What the exercise asks:
Below this line is a set of entries; quote exactly the lines from the line that contains "fx_px: 1614" to the line that contains "exposure_s: 1/15", both lines included.

Task inputs:

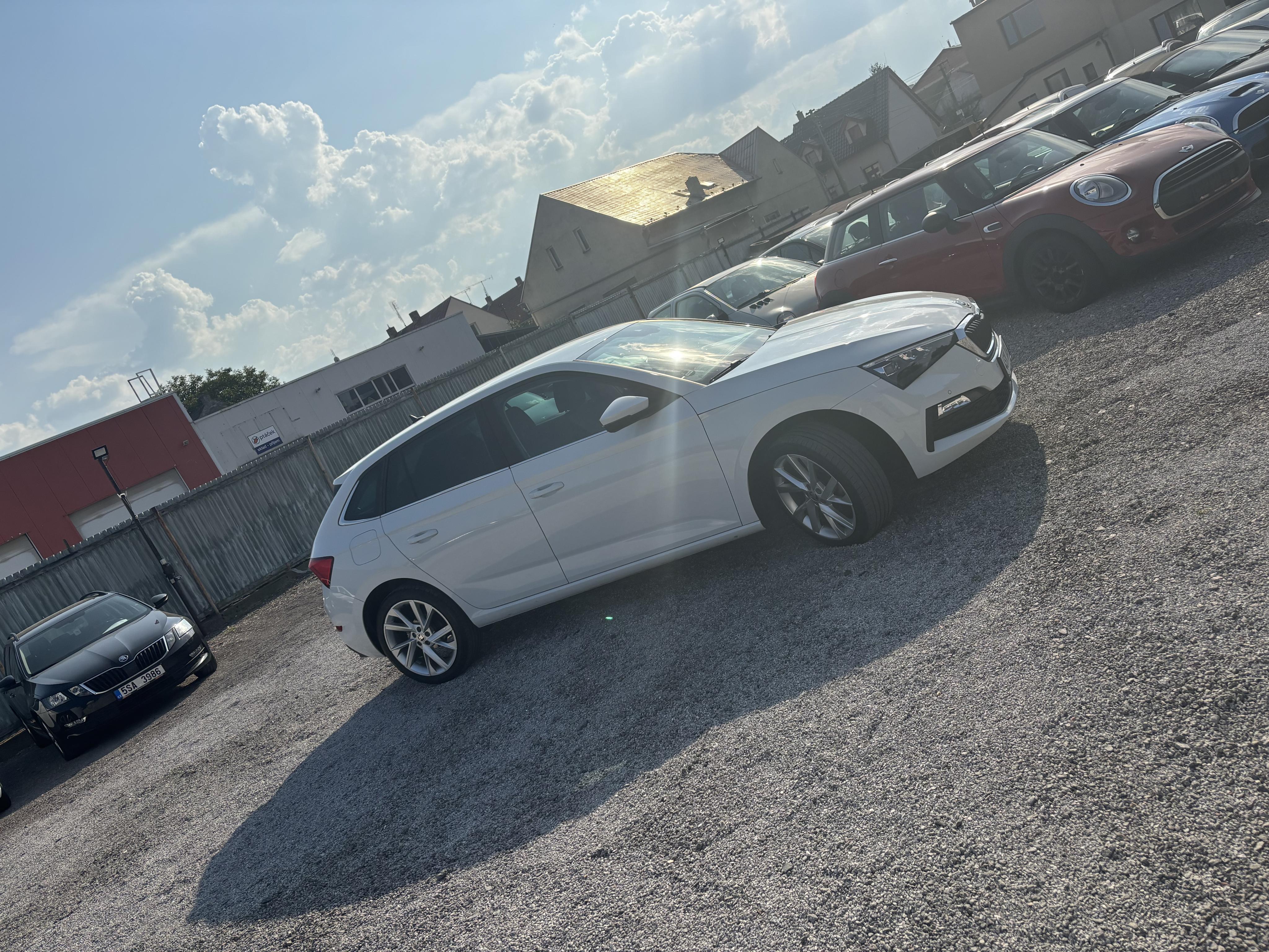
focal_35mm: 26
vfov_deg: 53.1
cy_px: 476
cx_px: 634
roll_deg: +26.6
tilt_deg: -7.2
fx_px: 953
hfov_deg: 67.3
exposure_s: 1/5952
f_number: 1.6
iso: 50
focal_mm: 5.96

==

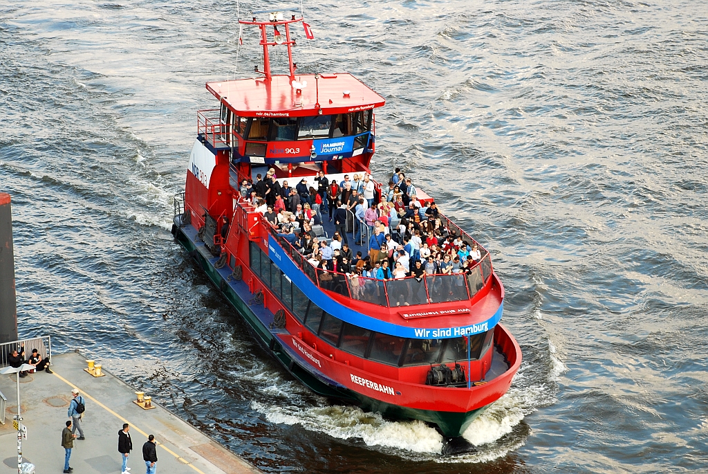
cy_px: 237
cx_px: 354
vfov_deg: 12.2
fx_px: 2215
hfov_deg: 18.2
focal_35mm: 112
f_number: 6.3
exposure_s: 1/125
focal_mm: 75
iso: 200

* * *

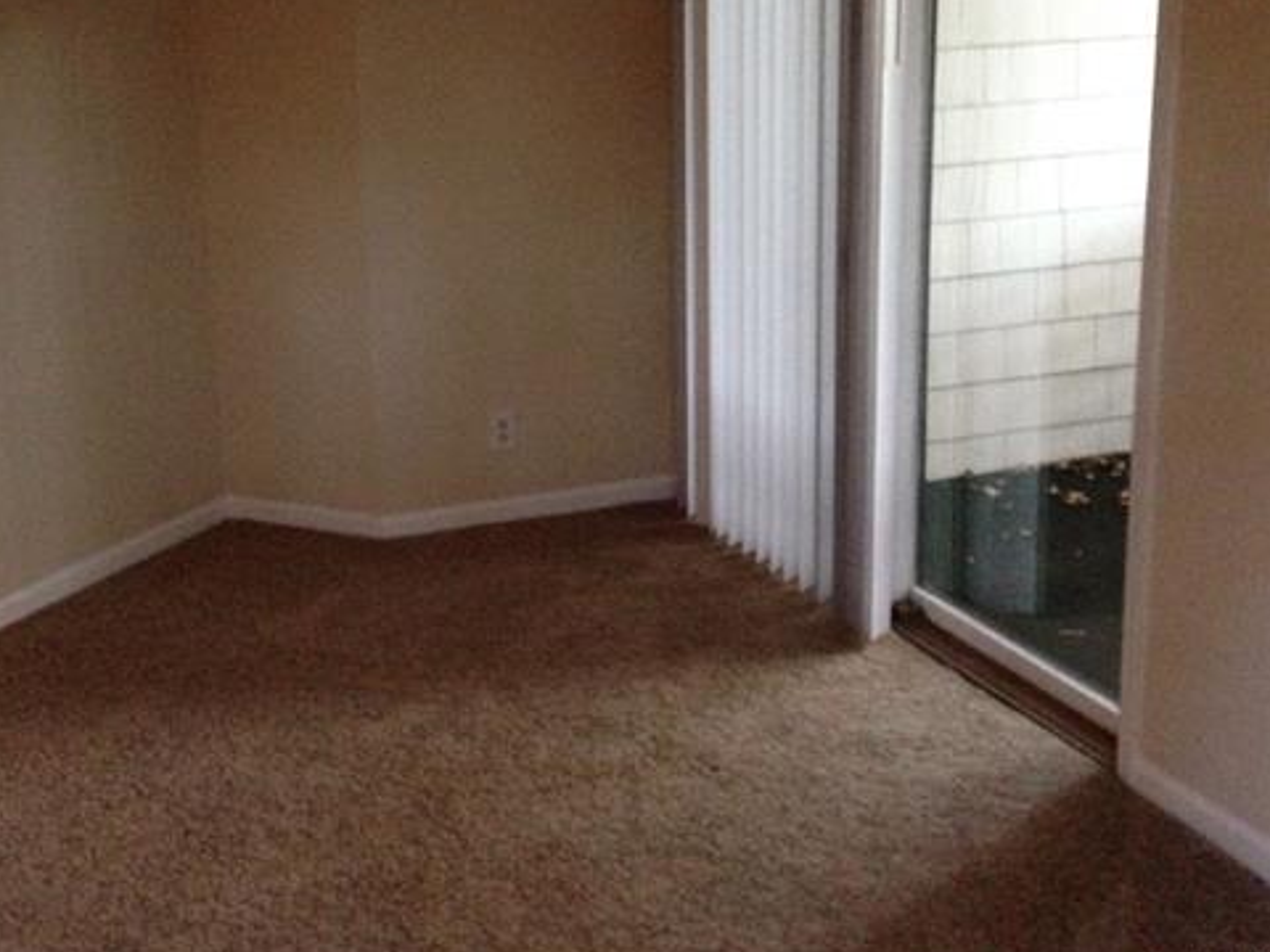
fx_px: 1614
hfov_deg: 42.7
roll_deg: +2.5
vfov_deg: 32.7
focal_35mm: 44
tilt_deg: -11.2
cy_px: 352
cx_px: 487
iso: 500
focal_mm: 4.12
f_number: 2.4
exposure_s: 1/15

Solved problem:
fx_px: 1614
hfov_deg: 42.7
roll_deg: +2.5
vfov_deg: 32.7
focal_35mm: 44
tilt_deg: -11.2
cy_px: 352
cx_px: 487
iso: 500
focal_mm: 4.12
f_number: 2.4
exposure_s: 1/15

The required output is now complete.